A roadmap for experimentally confirmed miRNA target prediction. (1) The expression levels for each miRNA were statistically confirmed. (2) Target predictions based on experimentally verified were preformed, and each target was confirmed upon searching reported research. (3) Targets related to AD were screened for further analysis. (4) Only reported binding site sequences of miRNA and mRNA were considered the miRNA’s target. (5) Qualified targets and miRNAs were classified to describe in this study

Results

Protective and Risk Factors of Alzheimer’s Disease

In order to investigate the protective and risk factors for Chinese AD patients, we analyzed the sociodemographic and lifestyle characteristics of 109 individuals. Our analysis revealed that 60 AD patients were significantly correlated with low BMI, low education level, depression, poor social connection, poor leisure activities, smoking habit, and low tea consumption (Table 1).

Further investigation of the protective and risk factors of AD was conducted by performing risk evaluation analysis, wherein the BMI categories “Normal weight,” “Overweight,” and “Obese” were merged into the category “No” in the “Underweight” category; education level categories “Elementary School,” “Middle School,” “High School,” and “College” were merged to the category “Yes” of Education; social connection categories “Low” and “Moderate” were merged into “Low and moderate” (Supplemental Table 1, Table 2). Our results show that the OR ratio (95% CI) for underweight was 2.151 (1.509–3.066), smoking was 1.993 (1.356–2.930), and depression was 3.696 (2.607–5.239), implying that these three factors were possible risk factors for Chinese AD patients. The OR ratio (95% CI) for education level was 0.028 (0.004–0.197), tea consumption was 0.198 (0.052–0.748), leisure activity was 0.038 (0.010–0.150), and social connection was 0.384 (0.214–0.690), implying that these factors were possible protective factors for Chinese AD patients (Table 2).

Therefore, higher education level, tea consumption, leisure activity, and high social connection were protective factors; whereas low BMI, smoking habit, and depression were risk factors for Chinese AD patients in this study.

Exo-miRNA Expression Profile for AD-Related Factors

In order to determine whether miRNA sequencing results can provide insights to identify lifestyle factors involved in preventing AD, we screened the specific miRNAs related to above factors and AD by 45 ADs and 60 NCs from the previous sequencing data (2 ADs and 2 NCs were excluded for miRNA screening analysis because of low quality sequencing data). Of all miRNAs (995 miRNAs for each sample), 8, 4, 6, 6, 12, 11, and 16 miRNAs were possibly correlated with AD and education, leisure activity, social connection, regular tea consumption, BMI, habitual smoking, and depression respectively (Fig. 2). Except hsa-miR-451a that was reported to be related to depression [36, 37], all specific miRNAs were novel AD-associated-factor-related miRNAs.
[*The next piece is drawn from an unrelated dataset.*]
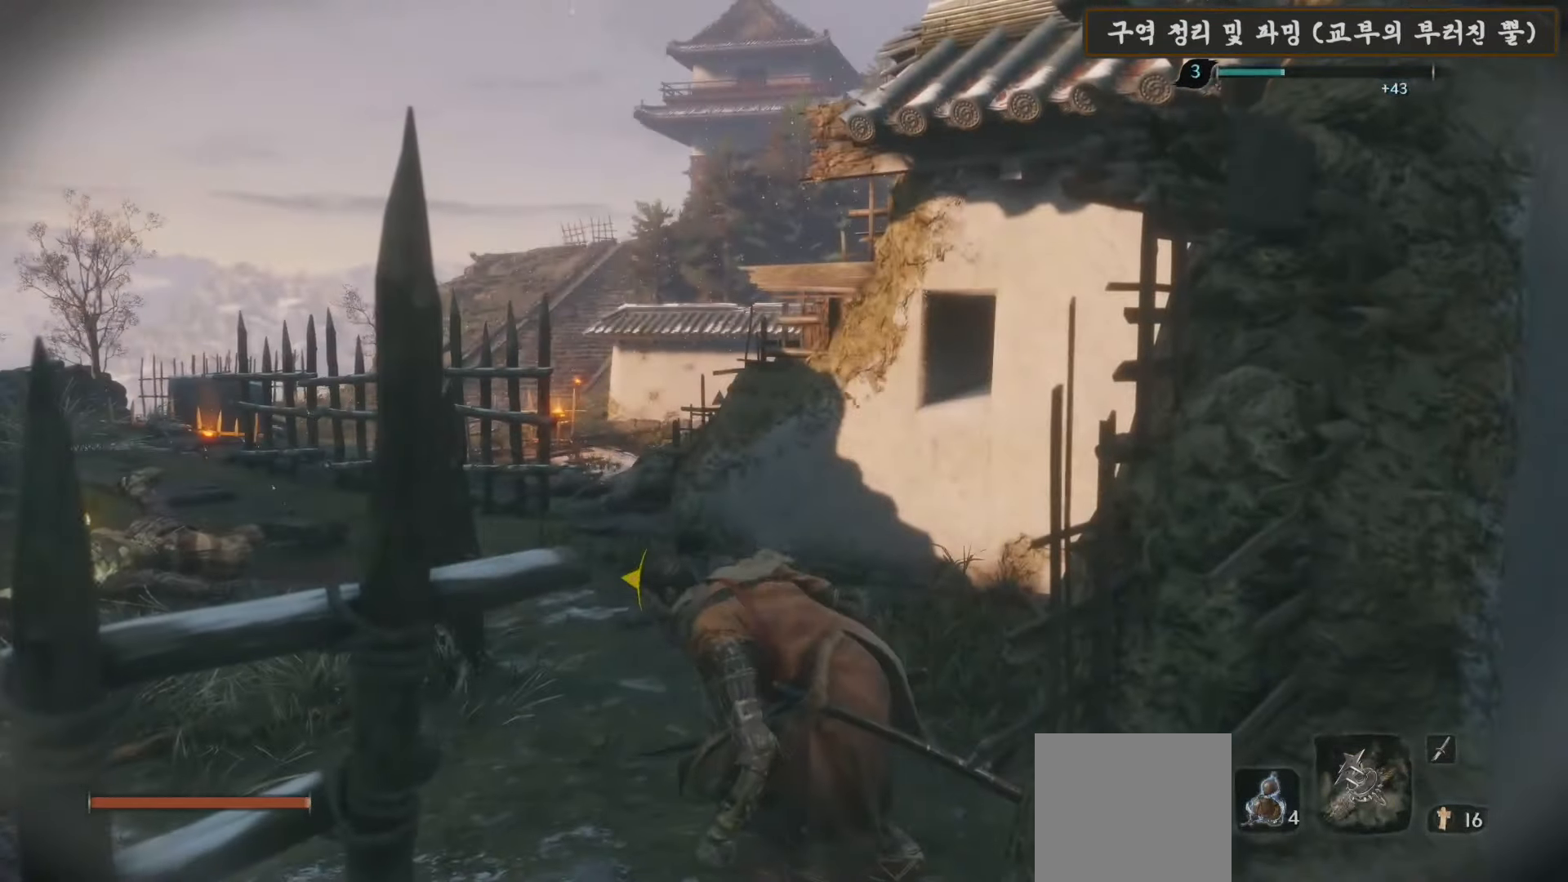
{"buttons": ["X"], "left_stick": "center", "right_stick": "center", "events": []}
In order to further investigate the relationship between above factor-related miRNA profiles and the clinical measurement of these factors, we performed canonical correlation analysis, which revealed that miRNA expression was correlated with clinical measurements of education (R = 0.477, P = 0.01), depression (R = 0.605, P < 0.001), and leisure activity (R = 0.411, P = 0.001) (Table 2). Therefore, observational data for education, leisure activity, and depression were correlated with miRNA expression.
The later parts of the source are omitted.